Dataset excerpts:
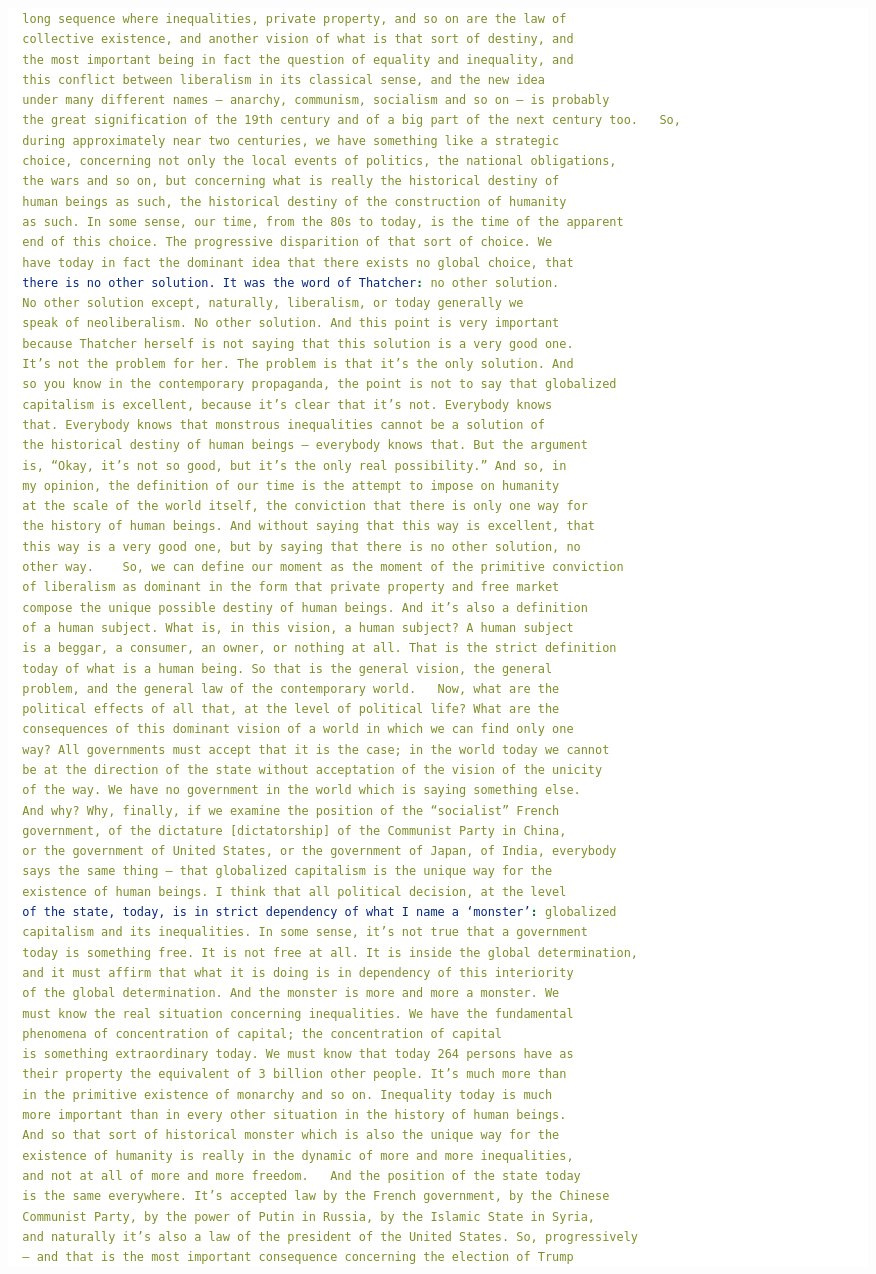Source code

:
 ```yaml
  long sequence where inequal­it­ies, private prop­er­ty, and so on are the law of
  col­lect­ive exist­ence, and another vis­ion of what is that sort of des­tiny, and
  the most import­ant being in fact the ques­tion of equal­ity and inequal­ity, and
  this con­flict between lib­er­al­ism in its clas­sic­al sense, and the new idea
  under many dif­fer­ent names – anarchy, com­mun­ism, social­ism and so on — is prob­ably
  the great sig­ni­fic­a­tion of the 19th cen­tury and of a big part of the next cen­tury too.   So,
  dur­ing approx­im­ately near two cen­tur­ies, we have some­thing like a stra­tegic
  choice, con­cern­ing not only the loc­al events of polit­ics, the nation­al oblig­a­tions,
  the wars and so on, but con­cern­ing what is really the his­tor­ic­al des­tiny of
  human beings as such, the his­tor­ic­al des­tiny of the con­struc­tion of human­ity
  as such. In some sense, our time, from the 80s to today, is the time of the appar­ent
  end of this choice. The pro­gress­ive dis­par­i­tion of that sort of choice. We
  have today in fact the dom­in­ant idea that there exists no glob­al choice, that
  there is no oth­er solu­tion. It was the word of Thatch­er: no oth­er solu­tion.
  No oth­er solu­tion except, nat­ur­ally, lib­er­al­ism, or today gen­er­ally we
  speak of neo­lib­er­al­ism. No oth­er solu­tion. And this point is very import­ant
  because Thatch­er her­self is not say­ing that this solu­tion is a very good one.
  It’s not the prob­lem for her. The prob­lem is that it’s the only solu­tion. And
  so you know in the con­tem­por­ary pro­pa­ganda, the point is not to say that glob­al­ized
  cap­it­al­ism is excel­lent, because it’s clear that it’s not. Every­body knows
  that. Every­body knows that mon­strous inequal­it­ies can­not be a solu­tion of
  the his­tor­ic­al des­tiny of human beings — every­body knows that. But the argu­ment
  is, “Okay, it’s not so good, but it’s the only real pos­sib­il­ity.” And so, in
  my opin­ion, the defin­i­tion of our time is the attempt to impose on human­ity
  at the scale of the world itself, the con­vic­tion that there is only one way for
  the his­tory of human beings. And without say­ing that this way is excel­lent, that
  this way is a very good one, but by say­ing that there is no oth­er solu­tion, no
  oth­er way.    So, we can define our moment as the moment of the prim­it­ive con­vic­tion
  of lib­er­al­ism as dom­in­ant in the form that private prop­er­ty and free mar­ket
  com­pose the unique pos­sible des­tiny of human beings. And it’s also a defin­i­tion
  of a human sub­ject. What is, in this vis­ion, a human sub­ject? A human sub­ject
  is a beg­gar, a con­sumer, an own­er, or noth­ing at all. That is the strict defin­i­tion
  today of what is a human being. So that is the gen­er­al vis­ion, the gen­er­al
  prob­lem, and the gen­er­al law of the con­tem­por­ary world.   Now, what are the
  polit­ic­al effects of all that, at the level of polit­ic­al life? What are the
  con­sequences of this dom­in­ant vis­ion of a world in which we can find only one
  way? All gov­ern­ments must accept that it is the case; in the world today we can­not
  be at the dir­ec­tion of the state without accept­a­tion of the vis­ion of the uni­city
  of the way. We have no gov­ern­ment in the world which is say­ing some­thing else.
  And why? Why, finally, if we exam­ine the pos­i­tion of the “social­ist” French
  gov­ern­ment, of the dic­tature [dic­tat­or­ship] of the Com­mun­ist Party in China,
  or the gov­ern­ment of United States, or the gov­ern­ment of Japan, of India, every­body
  says the same thing — that glob­al­ized cap­it­al­ism is the unique way for the
  exist­ence of human beings. I think that all polit­ic­al decision, at the level
  of the state, today, is in strict depend­ency of what I name a ‘mon­ster’: glob­al­ized
  cap­it­al­ism and its inequal­it­ies. In some sense, it’s not true that a gov­ern­ment
  today is some­thing free. It is not free at all. It is inside the glob­al determ­in­a­tion,
  and it must affirm that what it is doing is in depend­ency of this inter­i­or­ity
  of the glob­al determ­in­a­tion. And the mon­ster is more and more a mon­ster. We
  must know the real situ­ation con­cern­ing inequal­it­ies. We have the fun­da­ment­al
  phe­nom­ena of con­cen­tra­tion of cap­it­al; the con­cen­tra­tion of cap­it­al
  is some­thing extraordin­ary today. We must know that today 264 per­sons have as
  their prop­er­ty the equi­val­ent of 3 bil­lion oth­er people. It’s much more than
  in the prim­it­ive exist­ence of mon­archy and so on. Inequal­ity today is much
  more import­ant than in every oth­er situ­ation in the his­tory of human beings.
  And so that sort of his­tor­ic­al mon­ster which is also the unique way for the
  exist­ence of human­ity is really in the dynam­ic of more and more inequal­it­ies,
  and not at all of more and more freedom.   And the pos­i­tion of the state today
  is the same every­where. It’s accep­ted law by the French gov­ern­ment, by the Chinese
  Com­mun­ist Party, by the power of Putin in Rus­sia, by the Islam­ic State in Syr­ia,
  and nat­ur­ally it’s also a law of the pres­id­ent of the United States. So, pro­gress­ively
  — and that is the most import­ant con­sequence con­cern­ing the elec­tion of Trump
```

Instructions to follow:
Print each entry above exactly. The pictures should not be printed.

Worked solution:
Source code

:
 ```yaml
  long sequence where inequal­it­ies, private prop­er­ty, and so on are the law of
  col­lect­ive exist­ence, and another vis­ion of what is that sort of des­tiny, and
  the most import­ant being in fact the ques­tion of equal­ity and inequal­ity, and
  this con­flict between lib­er­al­ism in its clas­sic­al sense, and the new idea
  under many dif­fer­ent names – anarchy, com­mun­ism, social­ism and so on — is prob­ably
  the great sig­ni­fic­a­tion of the 19th cen­tury and of a big part of the next cen­tury too.   So,
  dur­ing approx­im­ately near two cen­tur­ies, we have some­thing like a stra­tegic
  choice, con­cern­ing not only the loc­al events of polit­ics, the nation­al oblig­a­tions,
  the wars and so on, but con­cern­ing what is really the his­tor­ic­al des­tiny of
  human beings as such, the his­tor­ic­al des­tiny of the con­struc­tion of human­ity
  as such. In some sense, our time, from the 80s to today, is the time of the appar­ent
  end of this choice. The pro­gress­ive dis­par­i­tion of that sort of choice. We
  have today in fact the dom­in­ant idea that there exists no glob­al choice, that
  there is no oth­er solu­tion. It was the word of Thatch­er: no oth­er solu­tion.
  No oth­er solu­tion except, nat­ur­ally, lib­er­al­ism, or today gen­er­ally we
  speak of neo­lib­er­al­ism. No oth­er solu­tion. And this point is very import­ant
  because Thatch­er her­self is not say­ing that this solu­tion is a very good one.
  It’s not the prob­lem for her. The prob­lem is that it’s the only solu­tion. And
  so you know in the con­tem­por­ary pro­pa­ganda, the point is not to say that glob­al­ized
  cap­it­al­ism is excel­lent, because it’s clear that it’s not. Every­body knows
  that. Every­body knows that mon­strous inequal­it­ies can­not be a solu­tion of
  the his­tor­ic­al des­tiny of human beings — every­body knows that. But the argu­ment
  is, “Okay, it’s not so good, but it’s the only real pos­sib­il­ity.” And so, in
  my opin­ion, the defin­i­tion of our time is the attempt to impose on human­ity
  at the scale of the world itself, the con­vic­tion that there is only one way for
  the his­tory of human beings. And without say­ing that this way is excel­lent, that
  this way is a very good one, but by say­ing that there is no oth­er solu­tion, no
  oth­er way.    So, we can define our moment as the moment of the prim­it­ive con­vic­tion
  of lib­er­al­ism as dom­in­ant in the form that private prop­er­ty and free mar­ket
  com­pose the unique pos­sible des­tiny of human beings. And it’s also a defin­i­tion
  of a human sub­ject. What is, in this vis­ion, a human sub­ject? A human sub­ject
  is a beg­gar, a con­sumer, an own­er, or noth­ing at all. That is the strict defin­i­tion
  today of what is a human being. So that is the gen­er­al vis­ion, the gen­er­al
  prob­lem, and the gen­er­al law of the con­tem­por­ary world.   Now, what are the
  polit­ic­al effects of all that, at the level of polit­ic­al life? What are the
  con­sequences of this dom­in­ant vis­ion of a world in which we can find only one
  way? All gov­ern­ments must accept that it is the case; in the world today we can­not
  be at the dir­ec­tion of the state without accept­a­tion of the vis­ion of the uni­city
  of the way. We have no gov­ern­ment in the world which is say­ing some­thing else.
  And why? Why, finally, if we exam­ine the pos­i­tion of the “social­ist” French
  gov­ern­ment, of the dic­tature [dic­tat­or­ship] of the Com­mun­ist Party in China,
  or the gov­ern­ment of United States, or the gov­ern­ment of Japan, of India, every­body
  says the same thing — that glob­al­ized cap­it­al­ism is the unique way for the
  exist­ence of human beings. I think that all polit­ic­al decision, at the level
  of the state, today, is in strict depend­ency of what I name a ‘mon­ster’: glob­al­ized
  cap­it­al­ism and its inequal­it­ies. In some sense, it’s not true that a gov­ern­ment
  today is some­thing free. It is not free at all. It is inside the glob­al determ­in­a­tion,
  and it must affirm that what it is doing is in depend­ency of this inter­i­or­ity
  of the glob­al determ­in­a­tion. And the mon­ster is more and more a mon­ster. We
  must know the real situ­ation con­cern­ing inequal­it­ies. We have the fun­da­ment­al
  phe­nom­ena of con­cen­tra­tion of cap­it­al; the con­cen­tra­tion of cap­it­al
  is some­thing extraordin­ary today. We must know that today 264 per­sons have as
  their prop­er­ty the equi­val­ent of 3 bil­lion oth­er people. It’s much more than
  in the prim­it­ive exist­ence of mon­archy and so on. Inequal­ity today is much
  more import­ant than in every oth­er situ­ation in the his­tory of human beings.
  And so that sort of his­tor­ic­al mon­ster which is also the unique way for the
  exist­ence of human­ity is really in the dynam­ic of more and more inequal­it­ies,
  and not at all of more and more freedom.   And the pos­i­tion of the state today
  is the same every­where. It’s accep­ted law by the French gov­ern­ment, by the Chinese
  Com­mun­ist Party, by the power of Putin in Rus­sia, by the Islam­ic State in Syr­ia,
  and nat­ur­ally it’s also a law of the pres­id­ent of the United States. So, pro­gress­ively
  — and that is the most import­ant con­sequence con­cern­ing the elec­tion of Trump
```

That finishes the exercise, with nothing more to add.